◆ **TEXT EXCERPT**
+--
The resulting occupancy code is fed into a context-based adaptive binary arithmetic encoder for encoding. When the partition of the current block is encoded, the occupancy of all blocks in the same layer of the current block and the occupancy of all blocks that have been encoded before the block to be encoded according to the coding order are known. The former is called the same layer information and the latter is called the sub-layer information. AVS PCC designs the corresponding sets of contexts for sparse point clouds and dense point clouds according to the occupancy of adjacent blocks of the block to be encoded. The two sets of contexts are composed of the occupancy of adjacent blocks at different positions [123,125,46]. The sub-layer information of the first set of context suitable for sparse point cloud includes 3 sub-blocks in the current block to be encoded coplanar, 3 co-edges, 1 co-point, 1 subblock in the shortest direction of the block to be encoded (in the opposite direction of the coding order, and 2 current sub-layers of the corresponding length from the current sub-block to be encoded), and the 5 coded sub-blocks in the partitioned coplanar and collinear adjacent blocks of the current block that are at the same position as the sub-block to be coded. The same layer information includes the occupancy of the three parent blocks of the same layer which are coplanar with the child block to be encoded. The sub-layer information of the context suitable for dense point cloud includes 3 sub-blocks in the current block to be encoded coplanar, 3 co-edges, 1 co-point, and the coded sub-block which is the same as the sub-block to be coded in the position of the current block among the 3 adjacent blocks which have been divided and coplanar with the current block. The same layer information includes the occupancy of the 6 parent blocks of the same layer that are directly adjacent to the child block to be encoded, and the 6 blocks of the same layer that are coplanar with the current block [125].

AVS PCC also designs the planar coding mode to deal with the case that the points are almost only distributed in half plane. When the planar coding mode is turned on, before encoding the current block for the slice with a smaller ratio of bounding box and number of points, it checks whether the five coded neighbor nodes in the same layer as the reference block have more than three children nodes and half plane is not occupied. If the condition is satisfied, it enters the planar coding mode, and designs a new context according to whether the sub-block occupancy of the reference block satisfies the planar state and the plane in which the sub-block to be encoded is located [123,46].
+--
◆ **LISTED ENTRIES**
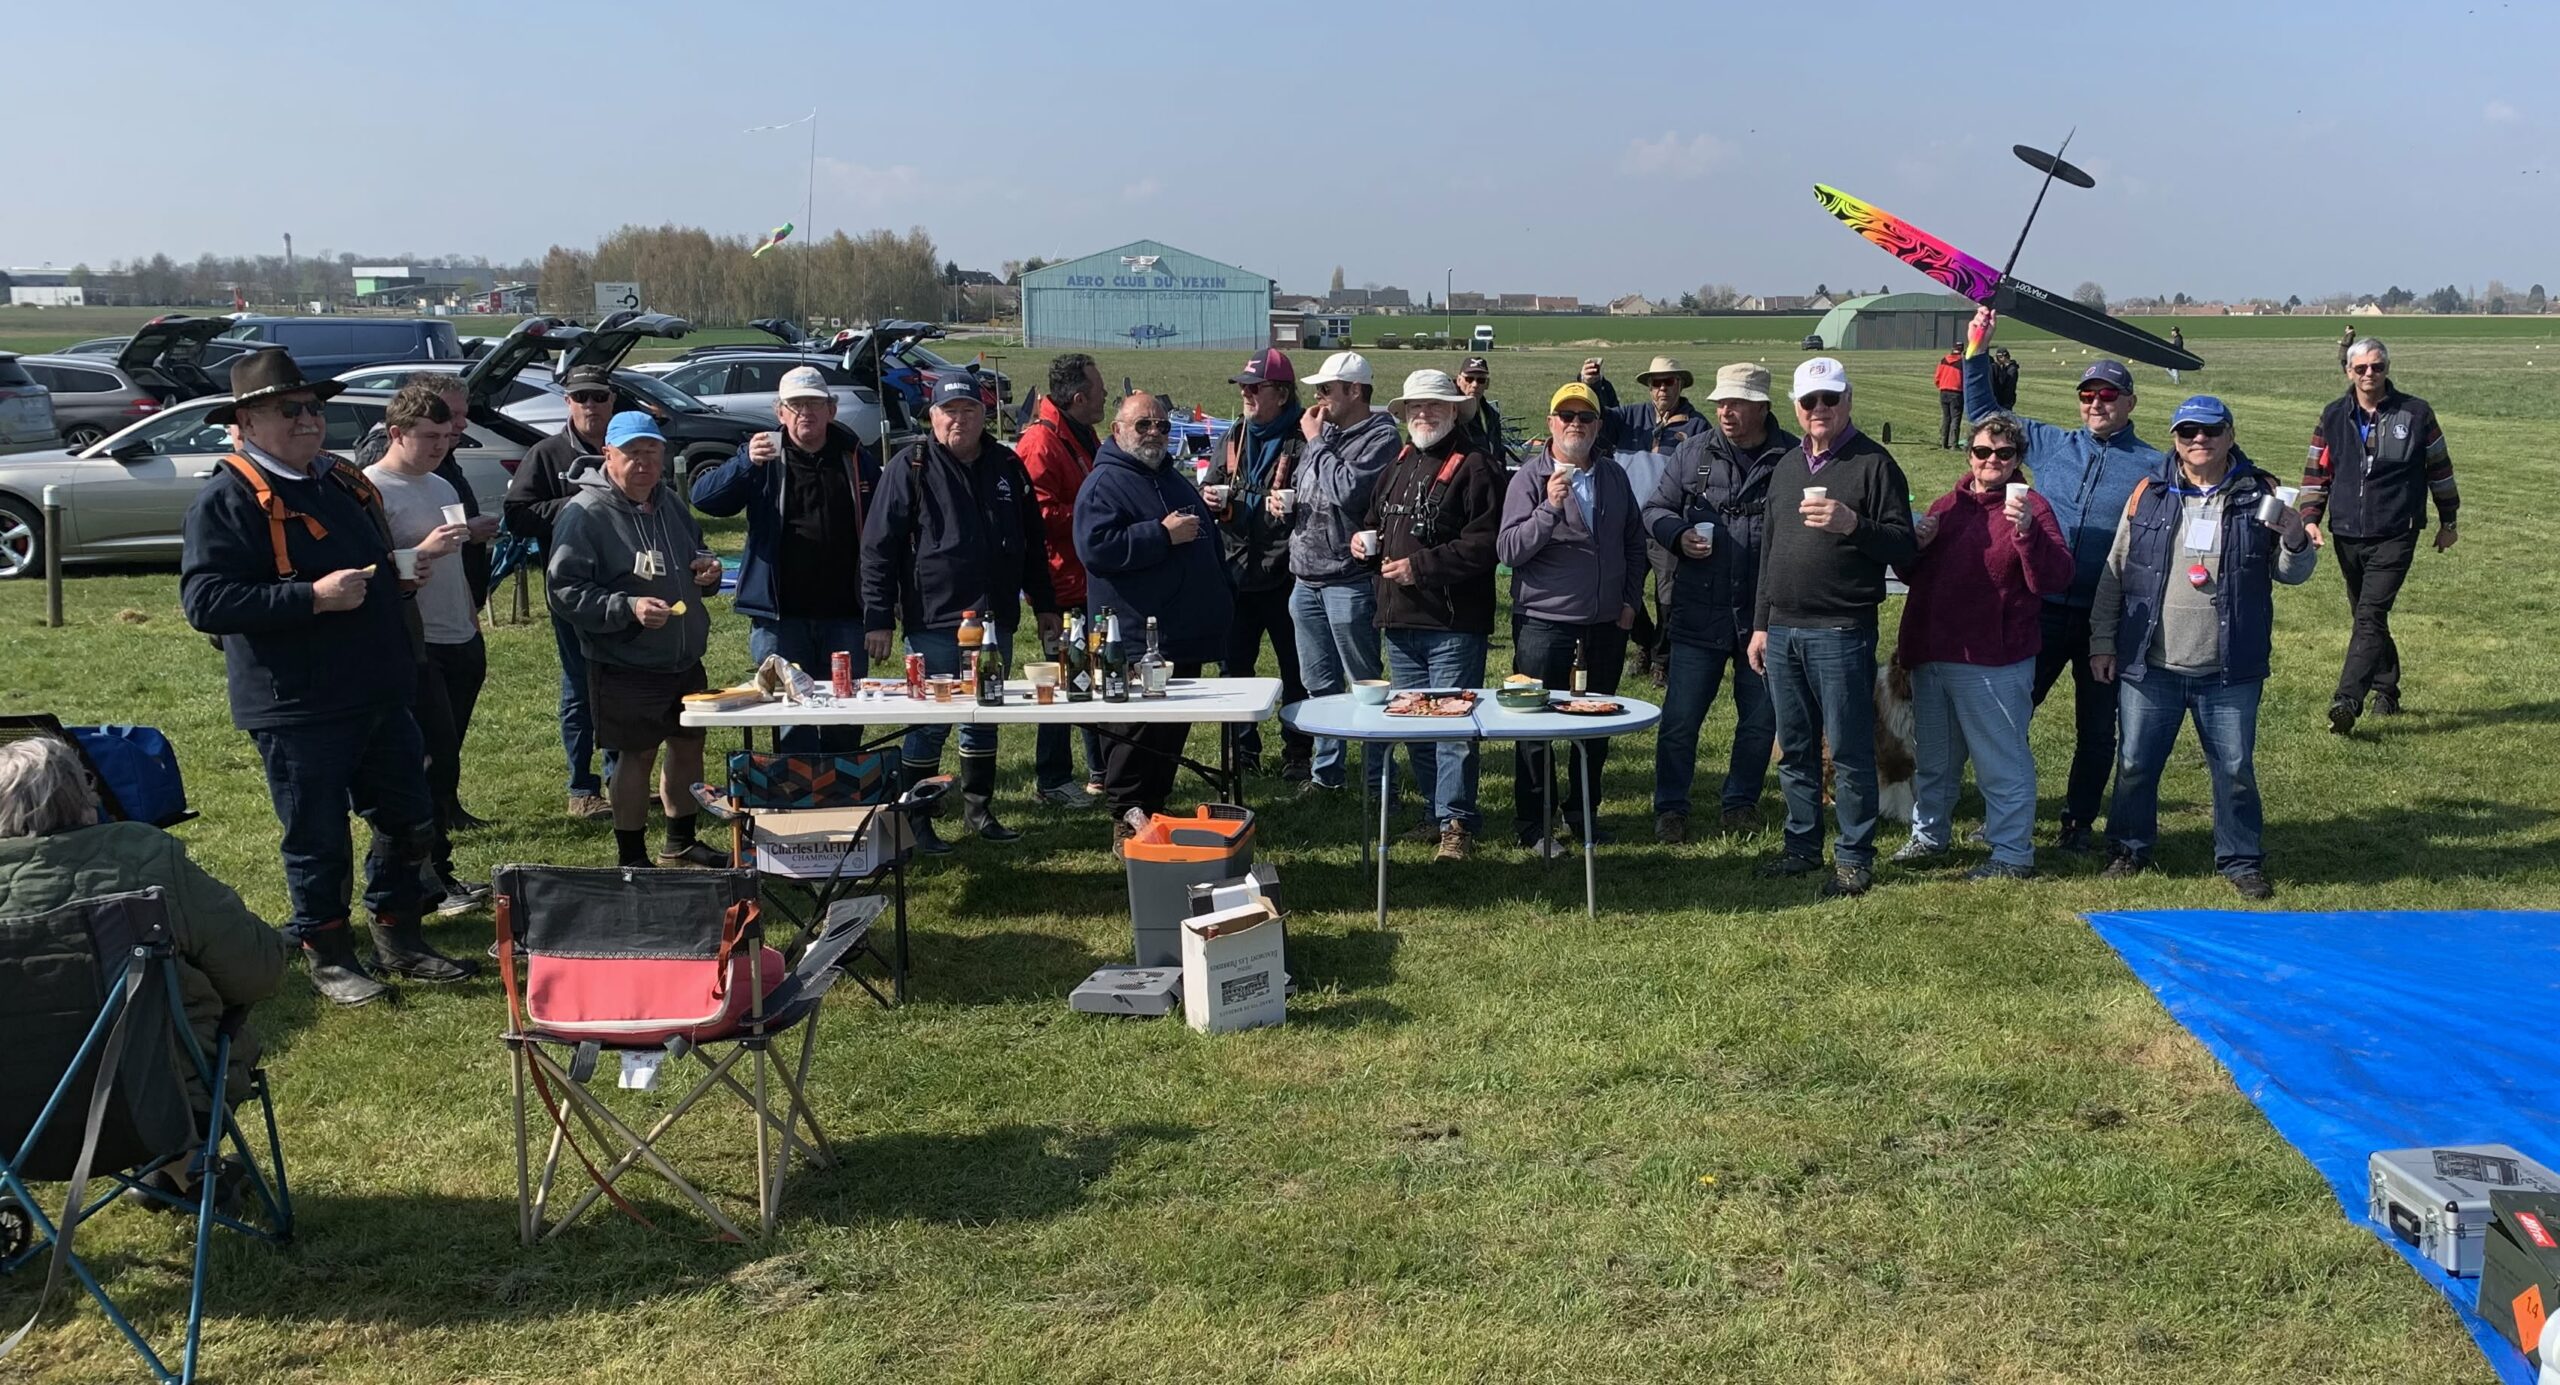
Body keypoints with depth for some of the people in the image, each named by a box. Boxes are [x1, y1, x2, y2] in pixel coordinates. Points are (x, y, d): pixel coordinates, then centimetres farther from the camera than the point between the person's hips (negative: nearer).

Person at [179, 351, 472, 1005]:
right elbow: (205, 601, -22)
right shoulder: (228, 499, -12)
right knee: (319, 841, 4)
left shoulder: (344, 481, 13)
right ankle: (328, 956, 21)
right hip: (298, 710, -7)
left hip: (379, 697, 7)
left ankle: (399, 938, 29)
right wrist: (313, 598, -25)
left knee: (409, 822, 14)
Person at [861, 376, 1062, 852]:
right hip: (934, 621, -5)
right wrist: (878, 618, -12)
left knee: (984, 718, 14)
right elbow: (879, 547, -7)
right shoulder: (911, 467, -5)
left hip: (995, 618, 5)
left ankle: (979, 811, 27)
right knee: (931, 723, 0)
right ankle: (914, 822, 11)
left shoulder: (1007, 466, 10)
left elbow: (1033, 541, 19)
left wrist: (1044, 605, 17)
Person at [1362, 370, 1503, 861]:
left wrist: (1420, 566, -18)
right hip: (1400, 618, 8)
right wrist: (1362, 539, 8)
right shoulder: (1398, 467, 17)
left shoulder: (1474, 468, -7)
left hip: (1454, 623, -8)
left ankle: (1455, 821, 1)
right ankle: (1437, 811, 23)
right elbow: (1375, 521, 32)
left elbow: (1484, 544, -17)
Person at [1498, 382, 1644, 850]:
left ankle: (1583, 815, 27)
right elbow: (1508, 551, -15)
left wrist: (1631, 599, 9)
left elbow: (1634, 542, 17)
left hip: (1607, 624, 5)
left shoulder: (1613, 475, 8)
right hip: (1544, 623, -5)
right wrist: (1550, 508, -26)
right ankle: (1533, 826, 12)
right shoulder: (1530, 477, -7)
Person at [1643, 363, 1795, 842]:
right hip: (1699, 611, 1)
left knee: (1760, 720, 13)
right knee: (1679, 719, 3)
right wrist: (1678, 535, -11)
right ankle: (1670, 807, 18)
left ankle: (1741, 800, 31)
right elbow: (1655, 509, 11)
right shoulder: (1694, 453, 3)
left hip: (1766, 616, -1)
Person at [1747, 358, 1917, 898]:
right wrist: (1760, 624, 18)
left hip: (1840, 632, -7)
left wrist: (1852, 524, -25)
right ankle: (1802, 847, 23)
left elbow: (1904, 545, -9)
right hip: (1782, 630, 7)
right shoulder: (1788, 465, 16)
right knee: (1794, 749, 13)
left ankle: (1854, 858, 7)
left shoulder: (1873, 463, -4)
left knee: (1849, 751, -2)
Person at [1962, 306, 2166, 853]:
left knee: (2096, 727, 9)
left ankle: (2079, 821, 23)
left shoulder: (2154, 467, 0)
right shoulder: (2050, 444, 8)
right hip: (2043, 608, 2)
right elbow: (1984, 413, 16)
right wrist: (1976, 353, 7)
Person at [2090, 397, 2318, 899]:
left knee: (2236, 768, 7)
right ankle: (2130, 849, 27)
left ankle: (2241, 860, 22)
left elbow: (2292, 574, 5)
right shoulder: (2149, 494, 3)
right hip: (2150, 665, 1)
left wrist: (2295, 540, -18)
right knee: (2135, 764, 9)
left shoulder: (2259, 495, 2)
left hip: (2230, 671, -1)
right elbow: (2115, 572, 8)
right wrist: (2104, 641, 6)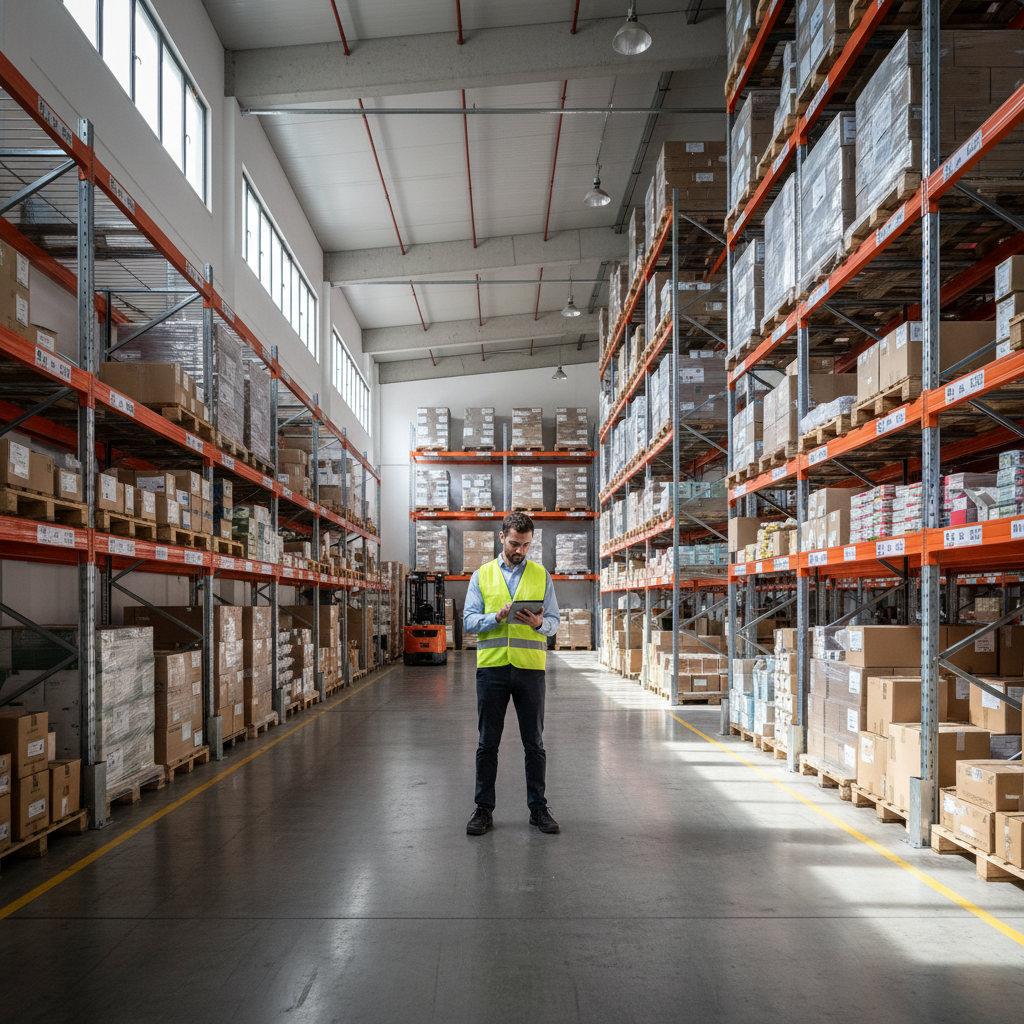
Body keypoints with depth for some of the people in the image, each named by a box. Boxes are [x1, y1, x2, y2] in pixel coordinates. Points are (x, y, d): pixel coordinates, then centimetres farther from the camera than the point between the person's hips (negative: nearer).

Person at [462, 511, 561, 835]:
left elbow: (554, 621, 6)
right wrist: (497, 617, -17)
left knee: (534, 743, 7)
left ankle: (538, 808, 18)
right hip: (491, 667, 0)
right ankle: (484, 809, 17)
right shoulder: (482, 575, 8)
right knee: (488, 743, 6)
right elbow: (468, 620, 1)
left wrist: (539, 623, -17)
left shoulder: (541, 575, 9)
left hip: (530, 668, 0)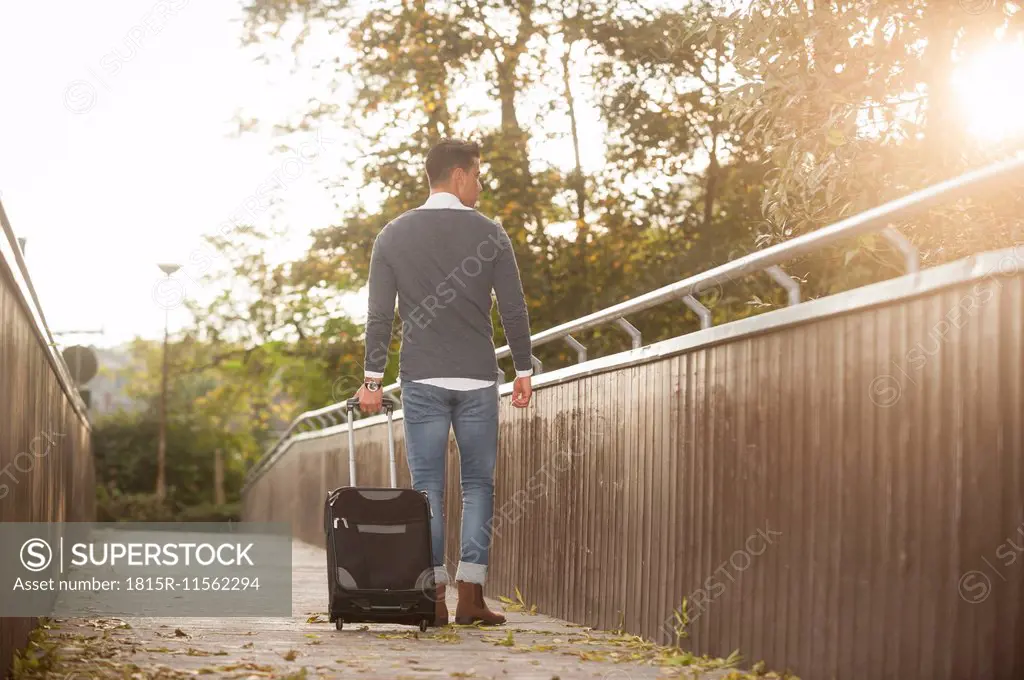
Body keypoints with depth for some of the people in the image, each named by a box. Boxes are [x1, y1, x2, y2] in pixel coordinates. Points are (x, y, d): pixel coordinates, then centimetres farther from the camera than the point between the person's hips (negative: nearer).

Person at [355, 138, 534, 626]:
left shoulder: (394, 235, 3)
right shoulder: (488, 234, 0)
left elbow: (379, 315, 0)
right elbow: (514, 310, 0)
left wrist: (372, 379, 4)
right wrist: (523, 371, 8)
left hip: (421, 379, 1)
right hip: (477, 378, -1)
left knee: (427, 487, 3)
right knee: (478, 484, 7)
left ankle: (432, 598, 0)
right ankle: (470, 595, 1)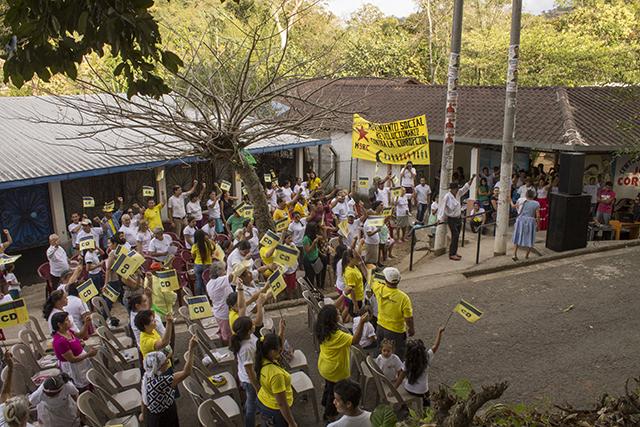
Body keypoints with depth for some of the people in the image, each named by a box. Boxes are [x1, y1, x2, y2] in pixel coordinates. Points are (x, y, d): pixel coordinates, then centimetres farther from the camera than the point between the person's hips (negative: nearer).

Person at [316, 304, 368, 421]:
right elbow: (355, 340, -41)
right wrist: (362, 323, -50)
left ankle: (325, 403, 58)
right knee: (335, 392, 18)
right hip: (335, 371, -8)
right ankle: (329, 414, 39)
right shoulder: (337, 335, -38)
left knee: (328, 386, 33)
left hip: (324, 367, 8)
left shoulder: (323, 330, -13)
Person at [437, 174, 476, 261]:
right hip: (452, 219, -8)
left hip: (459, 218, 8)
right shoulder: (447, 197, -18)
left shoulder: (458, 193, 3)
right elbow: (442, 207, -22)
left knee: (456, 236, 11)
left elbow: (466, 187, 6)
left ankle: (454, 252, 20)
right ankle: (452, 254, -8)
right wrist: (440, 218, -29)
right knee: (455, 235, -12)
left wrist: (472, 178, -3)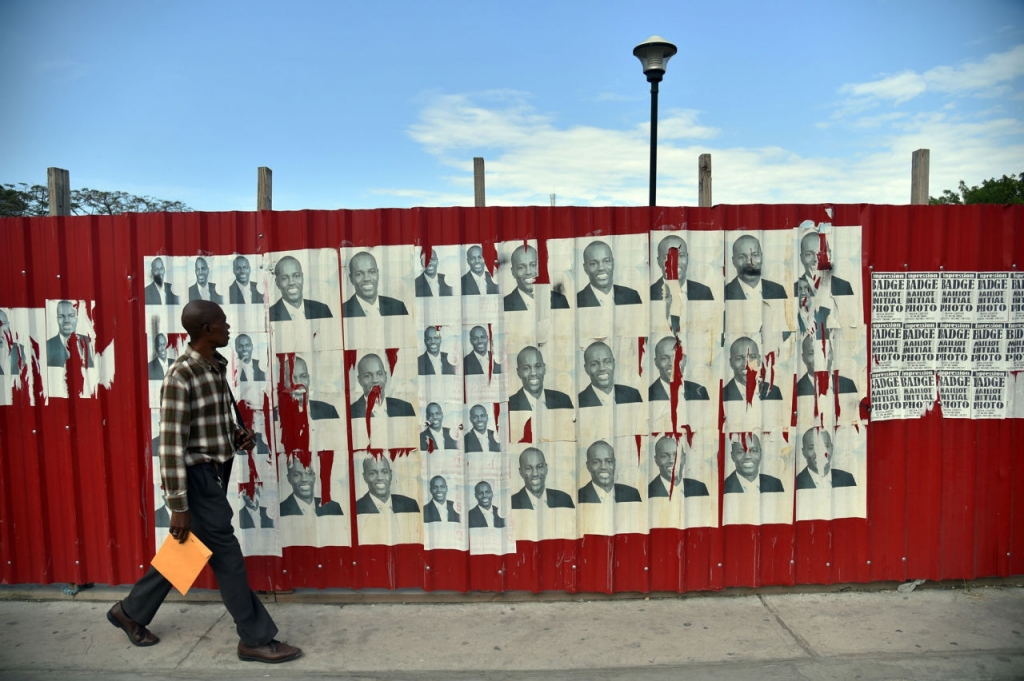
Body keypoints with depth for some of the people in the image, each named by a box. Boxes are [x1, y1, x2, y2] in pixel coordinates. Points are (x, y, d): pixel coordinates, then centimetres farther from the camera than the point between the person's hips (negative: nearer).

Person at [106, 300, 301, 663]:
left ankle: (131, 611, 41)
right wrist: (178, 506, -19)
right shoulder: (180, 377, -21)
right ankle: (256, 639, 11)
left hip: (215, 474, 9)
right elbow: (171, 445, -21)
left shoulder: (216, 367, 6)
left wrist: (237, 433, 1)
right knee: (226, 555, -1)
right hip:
+--
◆ **ABOUT THIS EXERCISE**
Reproduce the passage on AVS PCC occupancy coding in full, word for word. This material has no connection to the passage on AVS PCC occupancy coding.

◆ **EXERCISE OUTPUT**
The resulting occupancy code is fed into a context-based adaptive binary arithmetic encoder for encoding. When the partition of the current block is encoded, the occupancy of all blocks in the same layer of the current block and the occupancy of all blocks that have been encoded before the block to be encoded according to the coding order are known. The former is called the same layer information and the latter is called the sub-layer information. AVS PCC designs the corresponding sets of contexts for sparse point clouds and dense point clouds according to the occupancy of adjacent blocks of the block to be encoded. The two sets of contexts are composed of the occupancy of adjacent blocks at different positions [123,125,46]. The sub-layer information of the first set of context suitable for sparse point cloud includes 3 sub-blocks in the current block to be encoded coplanar, 3 co-edges, 1 co-point, 1 subblock in the shortest direction of the block to be encoded (in the opposite direction of the coding order, and 2 current sub-layers of the corresponding length from the current sub-block to be encoded), and the 5 coded sub-blocks in the partitioned coplanar and collinear adjacent blocks of the current block that are at the same position as the sub-block to be coded. The same layer information includes the occupancy of the three parent blocks of the same layer which are coplanar with the child block to be encoded. The sub-layer information of the context suitable for dense point cloud includes 3 sub-blocks in the current block to be encoded coplanar, 3 co-edges, 1 co-point, and the coded sub-block which is the same as the sub-block to be coded in the position of the current block among the 3 adjacent blocks which have been divided and coplanar with the current block. The same layer information includes the occupancy of the 6 parent blocks of the same layer that are directly adjacent to the child block to be encoded, and the 6 blocks of the same layer that are coplanar with the current block [125].

AVS PCC also designs the planar coding mode to deal with the case that the points are almost only distributed in half plane. When the planar coding mode is turned on, before encoding the current block for the slice with a smaller ratio of bounding box and number of points, it checks whether the five coded neighbor nodes in the same layer as the reference block have more than three children nodes and half plane is not occupied. If the condition is satisfied, it enters the planar coding mode, and designs a new context according to whether the sub-block occupancy of the reference block satisfies the planar state and the plane in which the sub-block to be encoded is located [123,46].